RFLP Analysis and Genetic Screening

Restriction fragment length polymorphisms (RFLPs) can be used to identify genetic disorders. A single nucleotide change in a sequence of DNA can destroy a recognition site for a restriction enzyme and thereby result in fragments of different lengths compared to a piece of DNA with the original sequence. When searching for a gene that indicates a genetic disease, researchers examine fragment patterns of families with the genetic disorder. Eventually, researchers find a special fragment pattern that is usually inherited with the disease. The special fragment pattern is called a “marker.” Once a particular pattern is known to be inherited with a particular disease, RFLP analyis can be used to detect the presence of the disease-causing allele in the DNA of an individual.

The technique uses a restriction enzyme to cut DNA near the gene and produce a series of fragments which can be sorted using gel electrophoresis. By analyzing the bands on the gel we can determine the genotype of the individual. The difference in the DNA sequence is called a polymorphism and the resulting differences in fragment lengths is called a restriction fragment length polymorphism.

Strand A and B give part of the DNA sequence for the normal and sickle cell hemoglobin genes.

Strand A (normal)

1                               10                               20                               30

A A G G T C T C C T C T A A T T G G T C T C C T T A G G T C T C C T T

Strand B (sickle cell)

1                               10                               20                               30

A A G G T C T C C T C T A A T T G G T C A C C T T A G G T C T C C T T

The restriction site for enzyme Mst II is GGTCTCC and it cuts the DNA between the first T and first C of that sequence.

Questions

1. Determine the sizes of the fragments from an Mst II digest of these two samples.
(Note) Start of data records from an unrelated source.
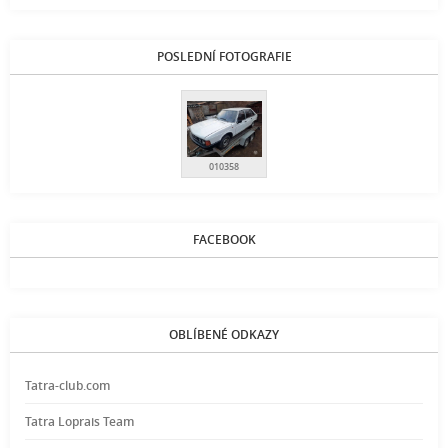
POSLEDNÍ FOTOGRAFIE
010358
FACEBOOK
OBLÍBENÉ ODKAZY
Tatra-club.com
Tatra Loprais Team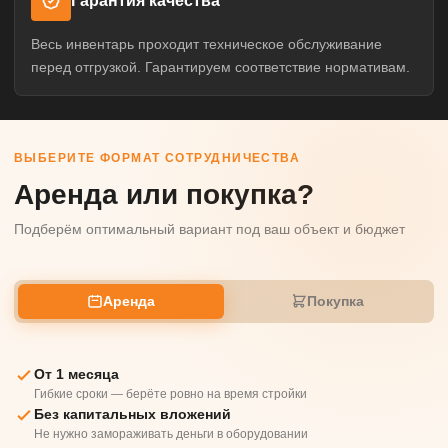
Гарантия качества
Весь инвентарь проходит техническое обслуживание
перед отгрузкой. Гарантируем соответствие нормативам.
ВЫБЕРИТЕ ФОРМАТ СОТРУДНИЧЕСТВА
Аренда или покупка?
Подберём оптимальный вариант под ваш объект и бюджет
Аренда
Покупка
От 1 месяца
Гибкие сроки — берёте ровно на время стройки
Без капитальных вложений
Не нужно замораживать деньги в оборудовании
2. Draw a gel with three lanes to show the position of fragments for individual A who is normal, individual B who has sickle cell trait, and individual C who is a carrier.

3. Why is Mst II used to distinguish sickle cell from normal hemoglobin?
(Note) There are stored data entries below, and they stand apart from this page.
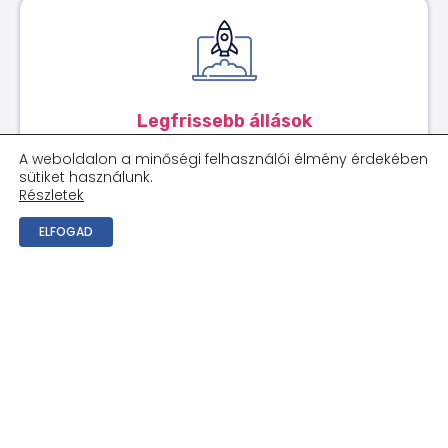
Legfrissebb állások
A weboldalon a minőségi felhasználói élmény érdekében
sütiket használunk.
Részletek
ELFOGAD
Home office állások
4. Mrs. Smythe is pregnant with her first child. It is known that Mr. Smythe is a carrier for sickle cell

anemia so Mrs. Smythe decides to be tested for the condition. She learns she is also a carrier. The Smythe's then decide to have a prenatal test performed on the fetus. How could we use RFLP analysis to determine the genotype of the fetus?

5. Should this type of screening be used routinely on embryos or unborn fetuses?

6. Should insurance companies have access to the results of such screening?